**Exercise goal:** How might the passage on vehicle mass and rollover stabilization go on? Write what comes after its last sentence.

— begin Selection —

Various estimating methods for doing this are conventional.
Estimating the vehicle mass has the advantage that, besides the ESP
sensor system that is present anyhow, no additional sensor system
has to be provided. In order to estimate the vehicle mass, for
example, wheel rotary speed sensors and the engine torque signal
are evaluated, and optionally a transverse acceleration sensor and
a yaw rate sensor, a steering angle sensor and/or a longitudinal
acceleration sensor.
[0012] The information obtained (whether measured or estimated)
concerning the vehicle mass may finally be taken into consideration
by the driving dynamics control.
[0013] Besides by the height (mass) of the payload, the rollover
tendency of a vehicle is influenced also by the position or the
distribution of the payload. It is therefore provided, preferably
to ascertain information also on the position of the payload, in
particular the height of the center of gravity (of the payload or
of the vehicle), and to take this into consideration in the
rollover stabilization.

— end Selection —
— begin Extracted material —

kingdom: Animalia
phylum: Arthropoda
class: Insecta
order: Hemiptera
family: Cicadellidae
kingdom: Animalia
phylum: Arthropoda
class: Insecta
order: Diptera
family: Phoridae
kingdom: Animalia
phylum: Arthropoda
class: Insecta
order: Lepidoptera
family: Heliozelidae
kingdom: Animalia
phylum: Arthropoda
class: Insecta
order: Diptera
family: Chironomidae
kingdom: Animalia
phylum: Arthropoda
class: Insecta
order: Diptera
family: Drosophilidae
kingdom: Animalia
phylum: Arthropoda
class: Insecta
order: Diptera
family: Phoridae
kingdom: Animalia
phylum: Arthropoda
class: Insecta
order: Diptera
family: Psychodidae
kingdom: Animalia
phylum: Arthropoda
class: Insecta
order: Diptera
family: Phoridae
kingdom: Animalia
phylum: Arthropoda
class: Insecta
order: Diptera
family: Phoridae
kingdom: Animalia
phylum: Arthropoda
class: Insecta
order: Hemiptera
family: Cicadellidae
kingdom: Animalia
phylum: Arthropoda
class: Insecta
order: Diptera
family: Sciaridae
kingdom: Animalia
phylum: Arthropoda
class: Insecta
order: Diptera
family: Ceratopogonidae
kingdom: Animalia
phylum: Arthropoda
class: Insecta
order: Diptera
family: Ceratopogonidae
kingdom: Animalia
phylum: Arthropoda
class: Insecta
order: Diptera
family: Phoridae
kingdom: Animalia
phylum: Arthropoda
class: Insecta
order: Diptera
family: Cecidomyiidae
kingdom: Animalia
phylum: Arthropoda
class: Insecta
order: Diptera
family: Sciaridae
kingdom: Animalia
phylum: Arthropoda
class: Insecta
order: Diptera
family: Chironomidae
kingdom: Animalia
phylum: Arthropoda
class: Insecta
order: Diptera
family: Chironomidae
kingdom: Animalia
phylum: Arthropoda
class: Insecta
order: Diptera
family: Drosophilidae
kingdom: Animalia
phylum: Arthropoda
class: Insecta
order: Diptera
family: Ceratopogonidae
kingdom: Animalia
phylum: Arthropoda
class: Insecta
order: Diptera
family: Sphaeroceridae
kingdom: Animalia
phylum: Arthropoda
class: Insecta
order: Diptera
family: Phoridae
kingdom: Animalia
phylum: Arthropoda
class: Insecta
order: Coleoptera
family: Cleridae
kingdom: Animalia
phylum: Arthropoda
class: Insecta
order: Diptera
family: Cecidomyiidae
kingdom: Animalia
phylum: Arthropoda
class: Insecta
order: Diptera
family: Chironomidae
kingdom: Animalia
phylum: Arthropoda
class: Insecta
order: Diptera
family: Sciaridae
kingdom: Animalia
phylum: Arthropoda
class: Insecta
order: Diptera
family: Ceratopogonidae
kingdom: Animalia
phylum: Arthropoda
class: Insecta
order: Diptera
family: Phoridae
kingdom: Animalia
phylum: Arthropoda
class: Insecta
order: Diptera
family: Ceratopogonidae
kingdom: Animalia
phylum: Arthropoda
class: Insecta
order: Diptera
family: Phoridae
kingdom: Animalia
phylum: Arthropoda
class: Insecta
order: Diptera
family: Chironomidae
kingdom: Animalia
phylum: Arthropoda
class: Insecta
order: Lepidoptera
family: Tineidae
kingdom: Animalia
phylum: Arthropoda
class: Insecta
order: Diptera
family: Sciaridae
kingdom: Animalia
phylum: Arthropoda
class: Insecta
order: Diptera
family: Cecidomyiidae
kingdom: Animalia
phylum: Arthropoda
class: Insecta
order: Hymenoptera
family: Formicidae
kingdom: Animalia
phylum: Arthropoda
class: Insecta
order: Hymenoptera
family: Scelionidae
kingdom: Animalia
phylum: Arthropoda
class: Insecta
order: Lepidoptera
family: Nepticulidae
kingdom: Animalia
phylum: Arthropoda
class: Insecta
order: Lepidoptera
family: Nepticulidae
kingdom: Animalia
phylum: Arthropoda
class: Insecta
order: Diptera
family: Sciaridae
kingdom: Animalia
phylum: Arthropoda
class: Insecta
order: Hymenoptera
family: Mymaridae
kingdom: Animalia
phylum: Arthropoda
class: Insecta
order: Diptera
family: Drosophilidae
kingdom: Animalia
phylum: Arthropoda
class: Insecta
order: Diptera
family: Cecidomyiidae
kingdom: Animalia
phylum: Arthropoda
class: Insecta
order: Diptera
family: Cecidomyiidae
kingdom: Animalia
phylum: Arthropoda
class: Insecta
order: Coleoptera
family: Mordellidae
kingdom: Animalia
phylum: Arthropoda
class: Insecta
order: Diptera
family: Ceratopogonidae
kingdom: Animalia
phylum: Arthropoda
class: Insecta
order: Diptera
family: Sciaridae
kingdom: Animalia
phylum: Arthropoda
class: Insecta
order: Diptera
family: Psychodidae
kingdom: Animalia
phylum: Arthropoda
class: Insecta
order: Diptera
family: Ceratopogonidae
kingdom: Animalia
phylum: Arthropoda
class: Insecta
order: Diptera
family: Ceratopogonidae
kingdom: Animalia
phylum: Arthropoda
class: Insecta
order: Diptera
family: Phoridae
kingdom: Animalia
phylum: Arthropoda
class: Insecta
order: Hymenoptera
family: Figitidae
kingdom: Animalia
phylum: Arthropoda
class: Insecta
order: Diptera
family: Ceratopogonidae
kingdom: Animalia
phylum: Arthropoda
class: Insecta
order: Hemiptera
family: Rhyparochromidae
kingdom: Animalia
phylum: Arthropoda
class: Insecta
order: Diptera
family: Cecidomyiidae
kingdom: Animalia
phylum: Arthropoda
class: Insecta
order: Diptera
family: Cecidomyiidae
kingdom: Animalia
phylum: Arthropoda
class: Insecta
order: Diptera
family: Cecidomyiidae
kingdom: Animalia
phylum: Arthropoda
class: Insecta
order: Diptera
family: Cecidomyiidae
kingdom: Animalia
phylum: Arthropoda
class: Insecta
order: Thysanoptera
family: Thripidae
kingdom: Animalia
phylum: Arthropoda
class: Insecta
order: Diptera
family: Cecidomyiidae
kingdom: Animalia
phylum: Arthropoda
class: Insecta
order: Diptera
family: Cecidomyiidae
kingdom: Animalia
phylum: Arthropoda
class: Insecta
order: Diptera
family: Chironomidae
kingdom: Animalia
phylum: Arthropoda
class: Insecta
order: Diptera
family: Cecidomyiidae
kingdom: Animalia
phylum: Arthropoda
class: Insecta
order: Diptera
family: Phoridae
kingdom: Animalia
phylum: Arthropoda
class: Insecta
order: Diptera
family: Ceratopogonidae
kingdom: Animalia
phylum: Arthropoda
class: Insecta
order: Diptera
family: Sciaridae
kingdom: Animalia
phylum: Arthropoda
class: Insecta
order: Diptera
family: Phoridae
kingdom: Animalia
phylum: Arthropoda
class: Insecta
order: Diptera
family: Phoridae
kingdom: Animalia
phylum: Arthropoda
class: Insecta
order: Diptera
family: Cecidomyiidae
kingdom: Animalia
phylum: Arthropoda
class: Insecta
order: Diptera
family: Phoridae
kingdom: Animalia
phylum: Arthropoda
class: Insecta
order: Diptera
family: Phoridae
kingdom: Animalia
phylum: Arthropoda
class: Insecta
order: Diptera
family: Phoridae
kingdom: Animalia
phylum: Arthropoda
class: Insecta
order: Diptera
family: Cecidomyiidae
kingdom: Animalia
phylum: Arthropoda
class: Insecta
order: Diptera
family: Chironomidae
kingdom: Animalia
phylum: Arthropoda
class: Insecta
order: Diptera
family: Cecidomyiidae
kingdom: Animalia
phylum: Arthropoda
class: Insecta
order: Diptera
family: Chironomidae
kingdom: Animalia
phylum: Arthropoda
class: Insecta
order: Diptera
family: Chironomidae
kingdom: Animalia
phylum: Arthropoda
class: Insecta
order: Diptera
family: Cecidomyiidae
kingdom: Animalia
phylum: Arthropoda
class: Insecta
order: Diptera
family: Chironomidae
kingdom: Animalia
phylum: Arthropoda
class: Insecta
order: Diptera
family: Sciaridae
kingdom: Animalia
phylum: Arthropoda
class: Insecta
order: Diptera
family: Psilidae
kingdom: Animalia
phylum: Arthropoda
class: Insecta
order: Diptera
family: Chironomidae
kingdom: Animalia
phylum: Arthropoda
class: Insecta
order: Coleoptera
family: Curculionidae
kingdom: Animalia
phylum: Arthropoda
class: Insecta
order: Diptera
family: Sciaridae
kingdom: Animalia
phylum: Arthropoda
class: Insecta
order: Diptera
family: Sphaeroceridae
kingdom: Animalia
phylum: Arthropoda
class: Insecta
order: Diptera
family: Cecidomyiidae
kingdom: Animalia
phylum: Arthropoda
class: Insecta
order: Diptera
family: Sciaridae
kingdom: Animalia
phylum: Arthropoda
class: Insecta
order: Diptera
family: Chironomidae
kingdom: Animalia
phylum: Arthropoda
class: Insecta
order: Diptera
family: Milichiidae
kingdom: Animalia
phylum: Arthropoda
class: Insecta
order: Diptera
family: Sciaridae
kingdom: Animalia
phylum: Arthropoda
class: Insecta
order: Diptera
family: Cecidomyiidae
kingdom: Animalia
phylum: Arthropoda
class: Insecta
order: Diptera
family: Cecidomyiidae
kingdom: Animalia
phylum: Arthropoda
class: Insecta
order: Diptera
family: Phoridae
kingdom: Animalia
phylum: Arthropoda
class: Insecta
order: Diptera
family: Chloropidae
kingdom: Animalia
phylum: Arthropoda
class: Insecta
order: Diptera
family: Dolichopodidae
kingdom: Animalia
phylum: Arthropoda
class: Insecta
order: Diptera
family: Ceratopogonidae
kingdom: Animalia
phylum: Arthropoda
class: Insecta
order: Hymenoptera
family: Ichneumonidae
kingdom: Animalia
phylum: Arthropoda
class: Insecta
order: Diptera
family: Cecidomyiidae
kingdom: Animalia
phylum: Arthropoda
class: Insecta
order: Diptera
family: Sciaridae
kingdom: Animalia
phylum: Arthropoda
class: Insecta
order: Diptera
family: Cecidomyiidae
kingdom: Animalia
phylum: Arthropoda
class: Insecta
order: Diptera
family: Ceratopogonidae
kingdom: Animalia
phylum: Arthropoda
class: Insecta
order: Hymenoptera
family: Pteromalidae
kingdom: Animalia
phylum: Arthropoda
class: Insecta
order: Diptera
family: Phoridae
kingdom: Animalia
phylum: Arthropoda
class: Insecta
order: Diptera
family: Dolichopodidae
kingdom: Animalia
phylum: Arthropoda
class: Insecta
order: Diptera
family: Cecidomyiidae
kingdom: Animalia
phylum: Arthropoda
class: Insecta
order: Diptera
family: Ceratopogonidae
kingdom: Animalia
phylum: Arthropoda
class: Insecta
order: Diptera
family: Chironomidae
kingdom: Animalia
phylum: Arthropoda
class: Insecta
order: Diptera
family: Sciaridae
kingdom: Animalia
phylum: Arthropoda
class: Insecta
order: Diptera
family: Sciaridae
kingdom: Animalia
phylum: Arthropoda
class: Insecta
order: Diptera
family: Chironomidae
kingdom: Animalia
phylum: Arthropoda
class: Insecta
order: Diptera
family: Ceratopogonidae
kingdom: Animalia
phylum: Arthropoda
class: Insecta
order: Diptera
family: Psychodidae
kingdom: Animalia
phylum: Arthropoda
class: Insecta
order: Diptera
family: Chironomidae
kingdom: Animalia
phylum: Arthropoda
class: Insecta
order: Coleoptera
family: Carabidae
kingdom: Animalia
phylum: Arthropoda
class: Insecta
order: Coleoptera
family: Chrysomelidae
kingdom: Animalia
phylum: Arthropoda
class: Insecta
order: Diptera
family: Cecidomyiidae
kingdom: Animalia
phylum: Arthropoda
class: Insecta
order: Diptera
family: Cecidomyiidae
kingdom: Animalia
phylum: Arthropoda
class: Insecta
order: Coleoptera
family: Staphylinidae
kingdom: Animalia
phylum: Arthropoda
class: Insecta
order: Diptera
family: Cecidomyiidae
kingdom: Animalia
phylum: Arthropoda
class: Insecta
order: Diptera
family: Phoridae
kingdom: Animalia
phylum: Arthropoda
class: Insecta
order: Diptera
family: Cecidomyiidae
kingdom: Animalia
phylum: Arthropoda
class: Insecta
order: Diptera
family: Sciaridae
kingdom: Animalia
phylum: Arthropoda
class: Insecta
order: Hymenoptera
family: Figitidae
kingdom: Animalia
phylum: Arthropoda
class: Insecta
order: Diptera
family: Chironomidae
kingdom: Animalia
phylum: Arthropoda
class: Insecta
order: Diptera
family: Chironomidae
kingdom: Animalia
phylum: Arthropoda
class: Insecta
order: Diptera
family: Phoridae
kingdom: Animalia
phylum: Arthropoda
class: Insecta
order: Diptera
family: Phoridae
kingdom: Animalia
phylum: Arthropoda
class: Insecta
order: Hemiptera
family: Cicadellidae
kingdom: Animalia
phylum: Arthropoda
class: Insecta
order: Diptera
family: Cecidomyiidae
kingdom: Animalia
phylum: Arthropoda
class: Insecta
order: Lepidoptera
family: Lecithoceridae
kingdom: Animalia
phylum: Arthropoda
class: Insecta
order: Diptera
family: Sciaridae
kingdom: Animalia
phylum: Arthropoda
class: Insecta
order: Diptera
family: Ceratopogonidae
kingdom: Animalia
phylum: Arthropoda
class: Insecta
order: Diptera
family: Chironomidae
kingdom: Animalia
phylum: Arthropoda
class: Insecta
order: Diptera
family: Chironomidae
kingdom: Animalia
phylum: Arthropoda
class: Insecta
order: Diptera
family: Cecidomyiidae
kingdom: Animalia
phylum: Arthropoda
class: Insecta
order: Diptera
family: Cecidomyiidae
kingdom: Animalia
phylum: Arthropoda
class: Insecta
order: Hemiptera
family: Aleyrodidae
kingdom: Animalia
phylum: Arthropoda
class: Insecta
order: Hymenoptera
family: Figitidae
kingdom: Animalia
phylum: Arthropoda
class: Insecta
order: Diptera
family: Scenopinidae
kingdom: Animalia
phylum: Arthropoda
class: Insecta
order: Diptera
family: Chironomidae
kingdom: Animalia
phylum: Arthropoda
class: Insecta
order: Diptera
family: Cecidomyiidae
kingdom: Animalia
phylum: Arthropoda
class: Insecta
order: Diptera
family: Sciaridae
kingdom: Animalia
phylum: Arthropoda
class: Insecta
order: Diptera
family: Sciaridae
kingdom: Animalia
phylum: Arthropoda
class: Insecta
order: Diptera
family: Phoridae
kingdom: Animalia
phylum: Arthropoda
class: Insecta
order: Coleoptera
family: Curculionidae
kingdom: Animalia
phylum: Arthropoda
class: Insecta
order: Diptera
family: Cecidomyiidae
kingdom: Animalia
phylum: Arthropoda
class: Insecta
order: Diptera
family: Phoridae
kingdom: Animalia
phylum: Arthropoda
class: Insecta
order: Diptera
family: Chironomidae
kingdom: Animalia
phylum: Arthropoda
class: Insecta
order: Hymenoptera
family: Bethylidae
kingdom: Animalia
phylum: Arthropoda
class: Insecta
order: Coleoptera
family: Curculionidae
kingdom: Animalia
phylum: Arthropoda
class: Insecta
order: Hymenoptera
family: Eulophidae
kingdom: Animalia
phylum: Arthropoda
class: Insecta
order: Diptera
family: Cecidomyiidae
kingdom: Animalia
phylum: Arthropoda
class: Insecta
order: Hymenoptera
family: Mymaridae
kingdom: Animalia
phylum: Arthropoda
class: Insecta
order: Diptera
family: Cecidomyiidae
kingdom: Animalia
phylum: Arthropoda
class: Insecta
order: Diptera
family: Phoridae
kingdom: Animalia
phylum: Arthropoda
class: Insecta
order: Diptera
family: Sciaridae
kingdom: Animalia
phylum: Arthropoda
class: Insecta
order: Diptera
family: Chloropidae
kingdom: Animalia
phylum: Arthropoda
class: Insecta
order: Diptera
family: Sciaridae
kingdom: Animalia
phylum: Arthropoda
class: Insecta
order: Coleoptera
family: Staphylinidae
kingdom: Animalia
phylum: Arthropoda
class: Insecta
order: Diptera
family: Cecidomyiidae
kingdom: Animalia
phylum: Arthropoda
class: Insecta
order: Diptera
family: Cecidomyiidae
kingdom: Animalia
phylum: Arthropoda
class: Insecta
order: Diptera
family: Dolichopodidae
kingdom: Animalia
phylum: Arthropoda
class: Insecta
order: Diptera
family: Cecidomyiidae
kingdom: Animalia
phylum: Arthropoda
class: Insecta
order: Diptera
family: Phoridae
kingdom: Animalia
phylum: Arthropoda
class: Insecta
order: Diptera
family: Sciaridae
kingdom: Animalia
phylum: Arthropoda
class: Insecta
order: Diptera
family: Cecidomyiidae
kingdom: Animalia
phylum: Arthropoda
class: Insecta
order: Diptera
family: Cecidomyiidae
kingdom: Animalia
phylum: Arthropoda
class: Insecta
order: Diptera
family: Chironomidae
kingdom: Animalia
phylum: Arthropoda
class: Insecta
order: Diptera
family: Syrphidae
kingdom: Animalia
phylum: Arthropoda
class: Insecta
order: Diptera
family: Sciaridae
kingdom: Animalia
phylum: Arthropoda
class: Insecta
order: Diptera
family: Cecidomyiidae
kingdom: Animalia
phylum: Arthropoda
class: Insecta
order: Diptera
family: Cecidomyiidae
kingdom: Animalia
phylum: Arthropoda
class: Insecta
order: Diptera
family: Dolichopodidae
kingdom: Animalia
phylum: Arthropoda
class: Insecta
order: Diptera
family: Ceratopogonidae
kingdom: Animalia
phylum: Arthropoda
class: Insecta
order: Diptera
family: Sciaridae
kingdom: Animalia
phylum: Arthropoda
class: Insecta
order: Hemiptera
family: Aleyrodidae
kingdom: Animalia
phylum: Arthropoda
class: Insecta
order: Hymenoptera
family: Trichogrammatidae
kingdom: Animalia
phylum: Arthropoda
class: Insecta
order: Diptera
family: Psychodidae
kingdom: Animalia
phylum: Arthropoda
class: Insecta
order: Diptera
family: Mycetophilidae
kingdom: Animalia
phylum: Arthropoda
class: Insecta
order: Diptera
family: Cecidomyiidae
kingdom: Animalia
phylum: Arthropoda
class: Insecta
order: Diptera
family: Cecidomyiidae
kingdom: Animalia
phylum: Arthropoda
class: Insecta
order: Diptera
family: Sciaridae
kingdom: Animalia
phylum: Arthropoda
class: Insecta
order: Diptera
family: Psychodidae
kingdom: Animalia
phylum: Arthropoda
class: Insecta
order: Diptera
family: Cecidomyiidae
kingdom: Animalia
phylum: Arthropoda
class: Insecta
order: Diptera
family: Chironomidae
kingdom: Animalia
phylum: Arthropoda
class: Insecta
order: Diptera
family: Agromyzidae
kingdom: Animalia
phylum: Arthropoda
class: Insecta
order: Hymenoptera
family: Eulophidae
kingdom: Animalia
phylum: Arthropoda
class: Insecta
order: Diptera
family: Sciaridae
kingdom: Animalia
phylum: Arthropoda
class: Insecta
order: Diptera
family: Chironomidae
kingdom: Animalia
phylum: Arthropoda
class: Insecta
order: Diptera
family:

— end Extracted material —

**Task response:**
[0014] According to a first specific example embodiment of the
present invention, the vehicle's center of gravity (this includes
also information from which the vehicle's center of gravity may be
derived) is estimated by evaluating a characteristic speed v.sub.ch
of the vehicle. The characteristic speed is a parameter in the
known "Ackermann equation", and it describes the characteristic
steering behavior of a vehicle. In the usual suspension design, it
is accepted that, when the center of gravity is shifted upwards, a
vehicle demonstrates a more strongly understeering driving
behavior, and consequently has a lower characteristic speed, and
vice versa. When, on the other hand, there is a shifting of the
center of gravity to the rear (at constant mass and constant height
of the center of gravity), the vehicle demonstrates a less
understeered vehicle behavior and consequently a greater
characteristic speed v.sub.ch, and vice versa. In conventional
driving dynamics controls, characteristic speed v.sub.ch is itself,
in turn, estimated. From the deviation of the estimated
characteristic speed v.sub.chEst from the nominal estimated speed
v.sub.chNom, thus, at least qualitatively information may be gained
on the position of the load (height of the center of gravity and/or
position in the longitudinal direction of the vehicle).
[0015] According to a second specific example embodiment of the
present invention, the position of the vehicle's center of gravity,
and especially the height of the center of gravity may be estimated
from an examination of the contact patch forces of the wheels at an
inside and an outside wheel during cornering. At a high mass center
of gravity, the contact patch force at the outer wheel is
comparatively higher than for a low mass center of gravity (at
equal mass of the payload) at the same transverse acceleration.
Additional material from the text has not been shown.